**Work to be completed:** Count the lines in the items below that contain the word "What", matching case exactly, and give only the number.

**Recorded information:**
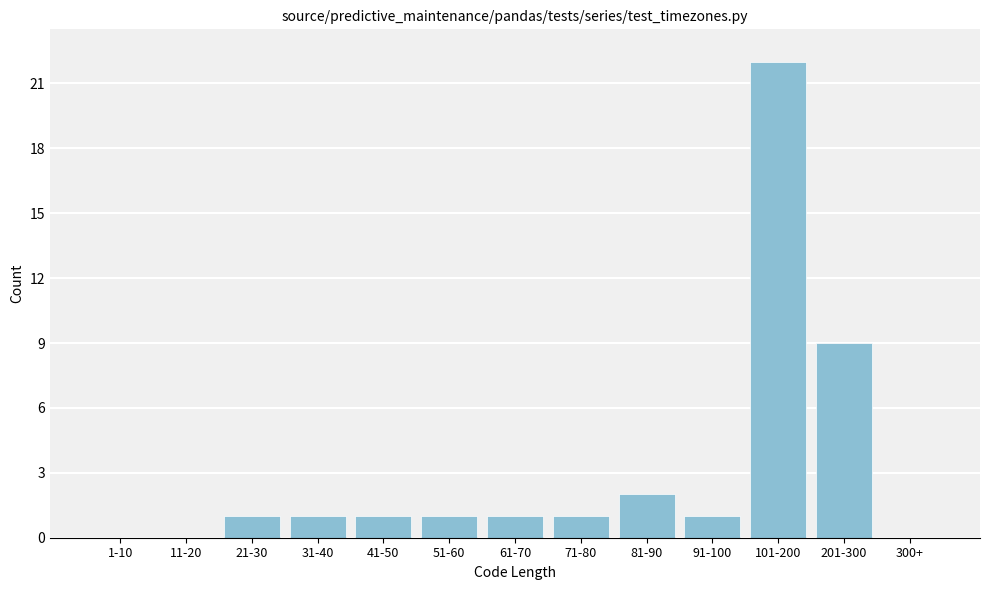

Reading left to right, transcribe all the data shown in this chart.

1-10=0	11-20=0	21-30=1	31-40=1	41-50=1	51-60=1	61-70=1	71-80=1	81-90=2	91-100=1	101-200=22	201-300=9	300+=0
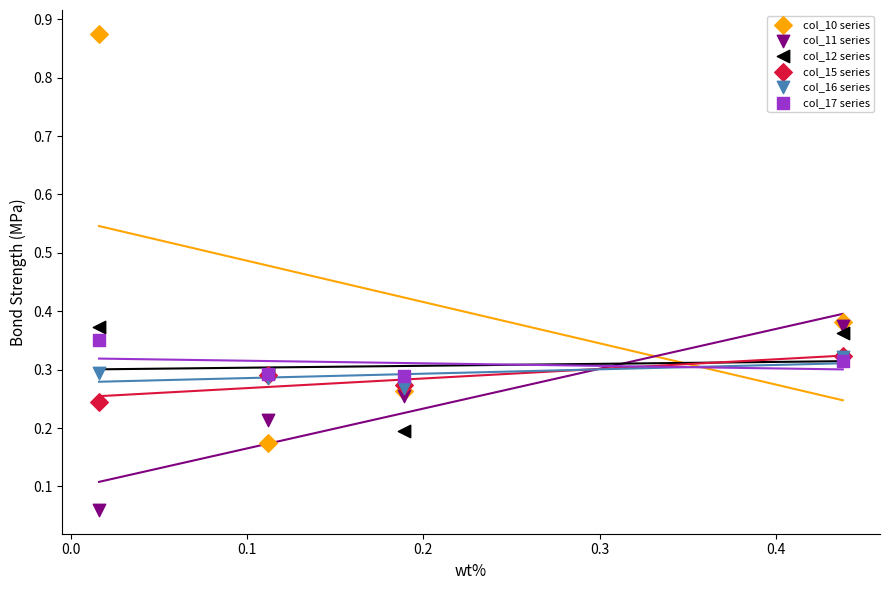

Which series contains the highest Y value?

col_10 series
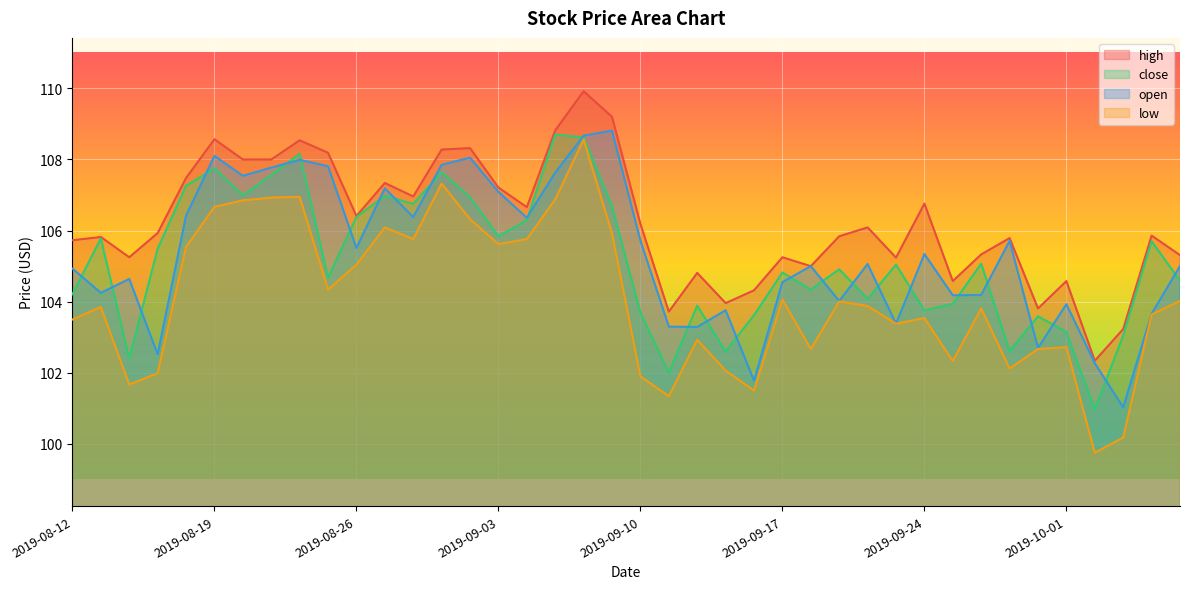

What is the label of the 13th point from the left?

2019-08-28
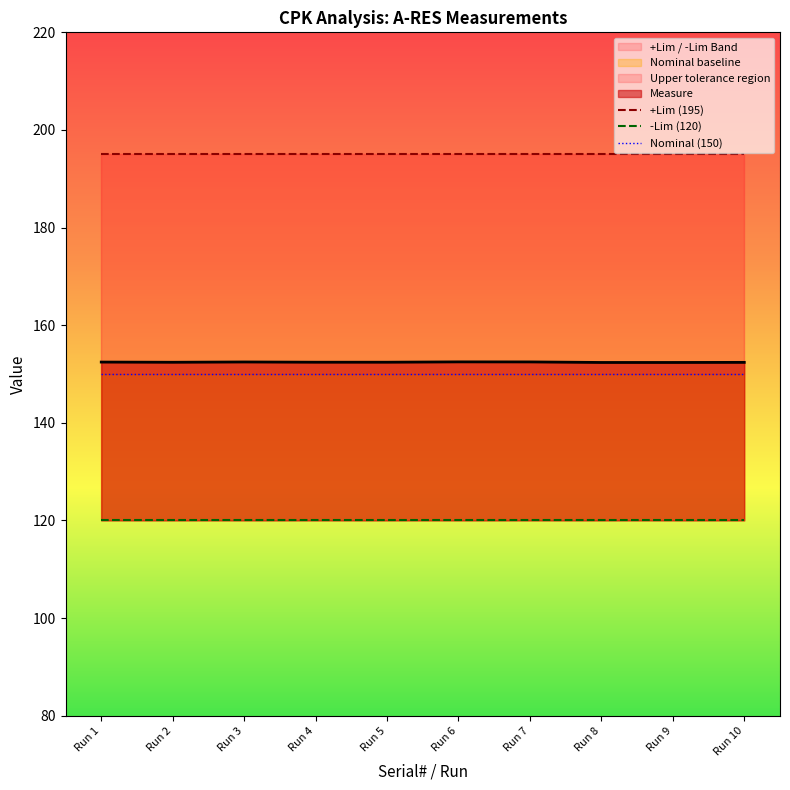

Where is +Lim (195) nearest to the value 195?

Run 1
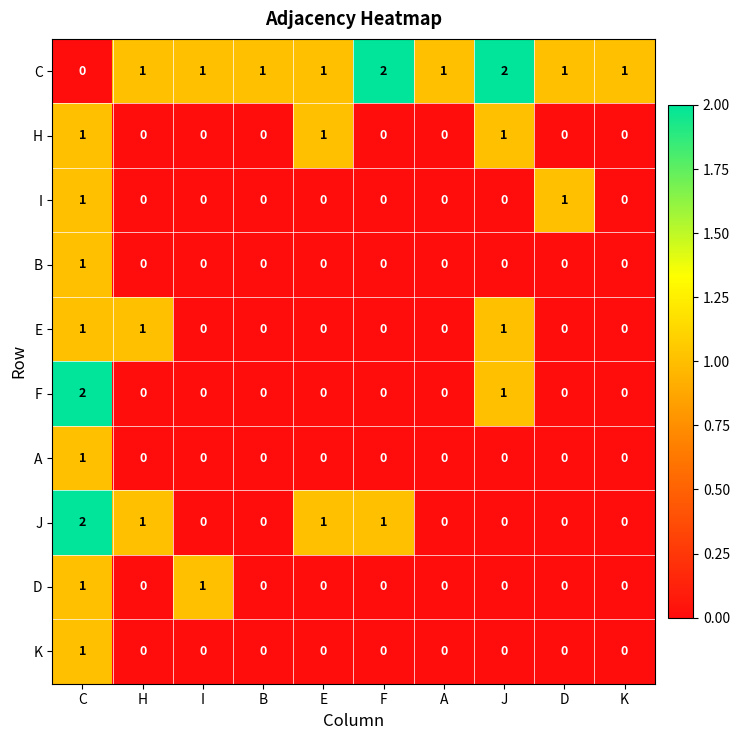

Which series changed the most between C and E?

F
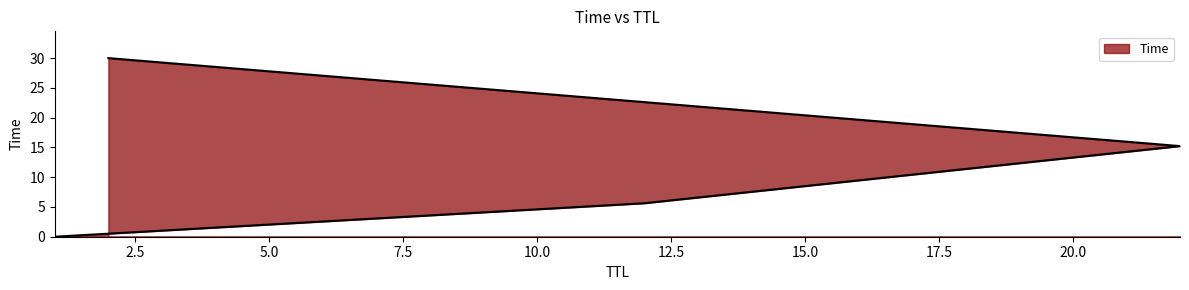

How many lines are shown in the chart?

1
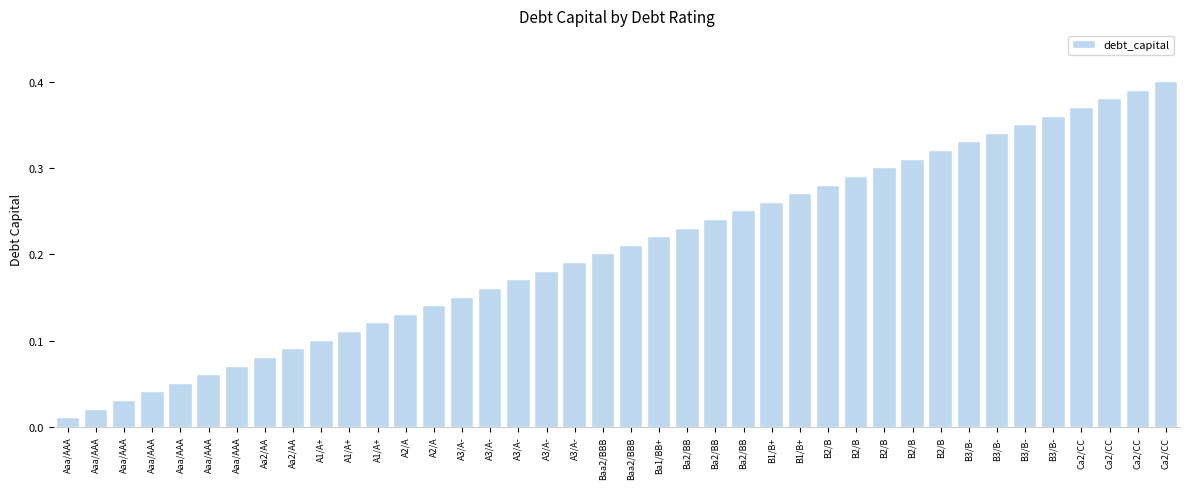

What value does the data have at B3/B-?

0.3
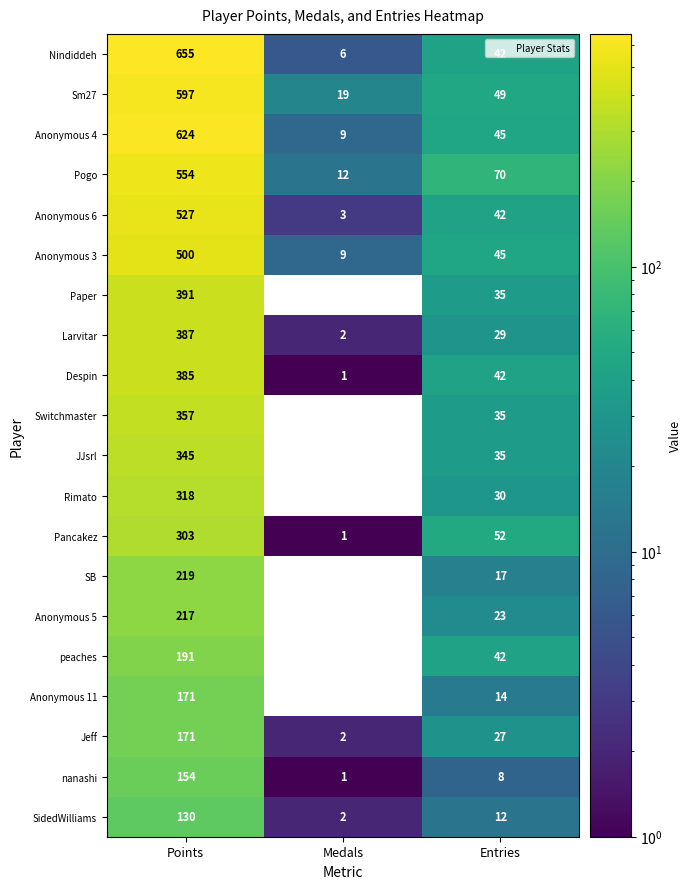

The value of Switchmaster at Entries is 35.0. True or false?

True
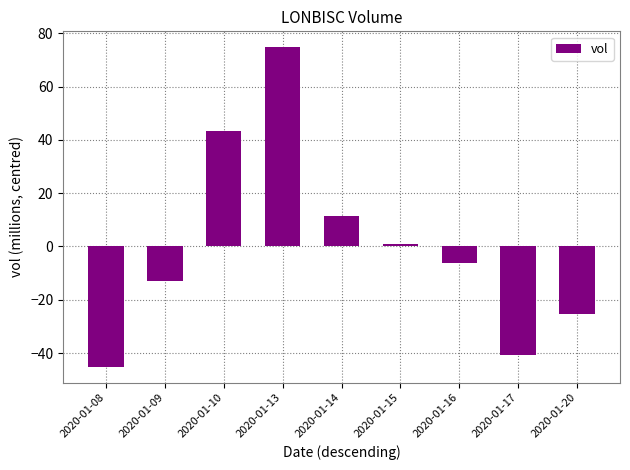

What is the smallest value displayed?

-45.1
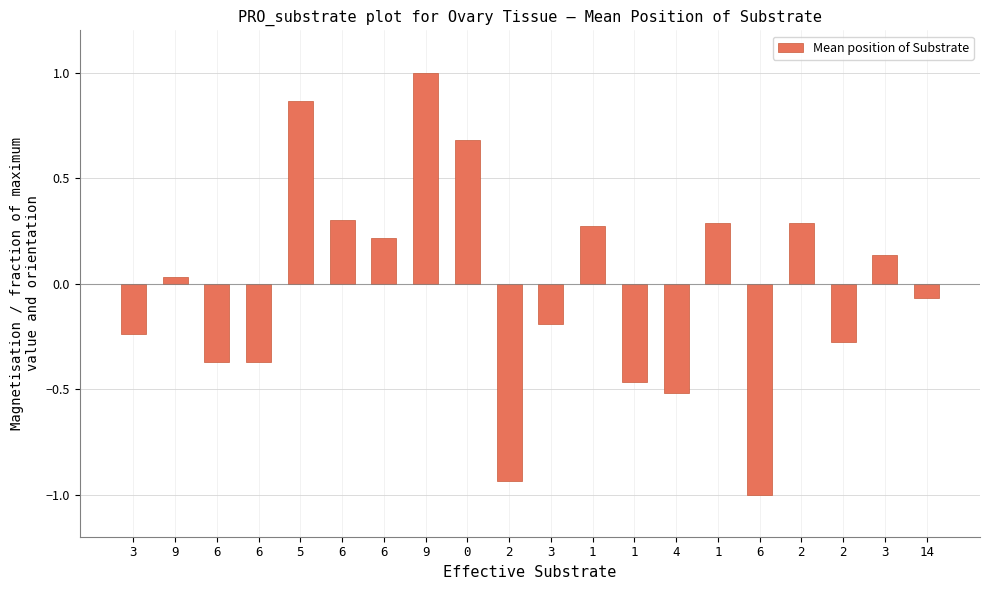

How many categories are shown in the chart?

20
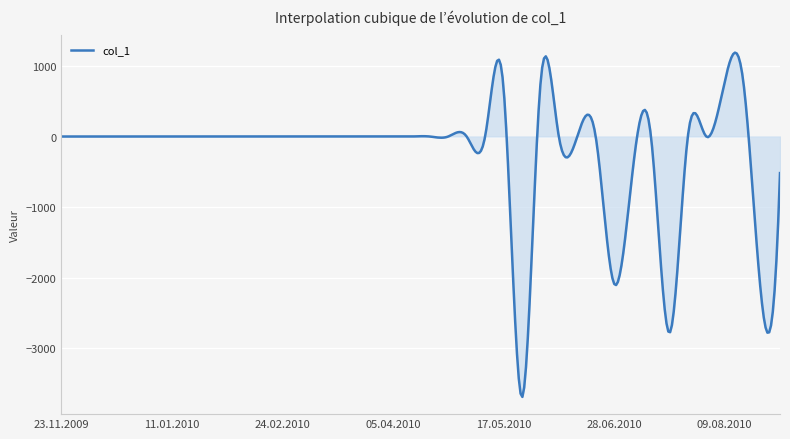

How many lines are shown in the chart?

1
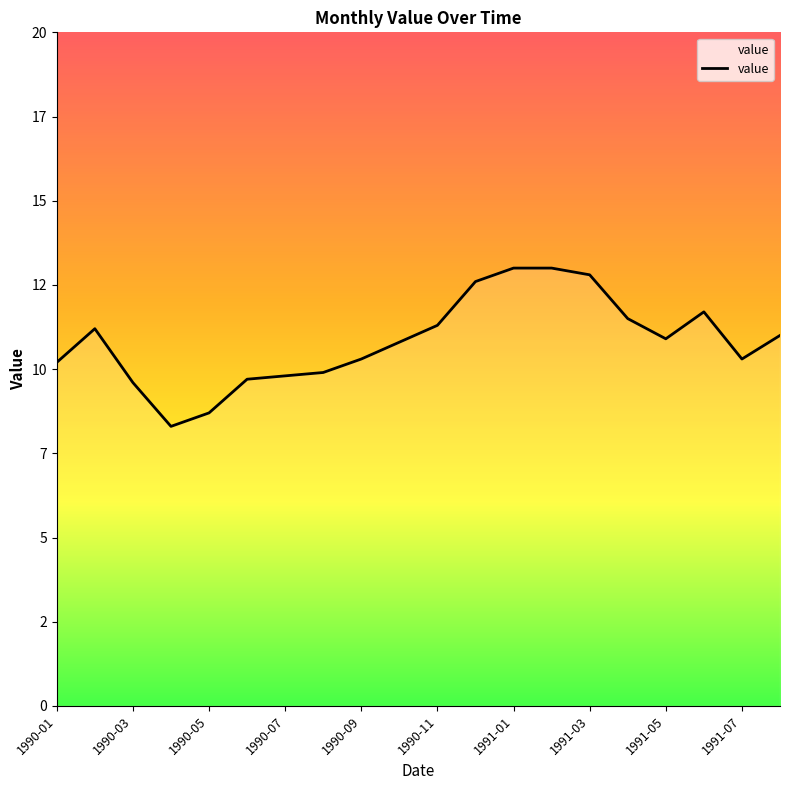

Rank the categories by value from highest to lowest.

1991-01, 1991-02, 1991-03, 1990-12, 1991-06, 1991-04, 1990-11, 1990-02, 1991-08, 1991-05, 1990-10, 1990-09, 1991-07, 1990-01, 1990-08, 1990-07, 1990-06, 1990-03, 1990-05, 1990-04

**Solution:** 3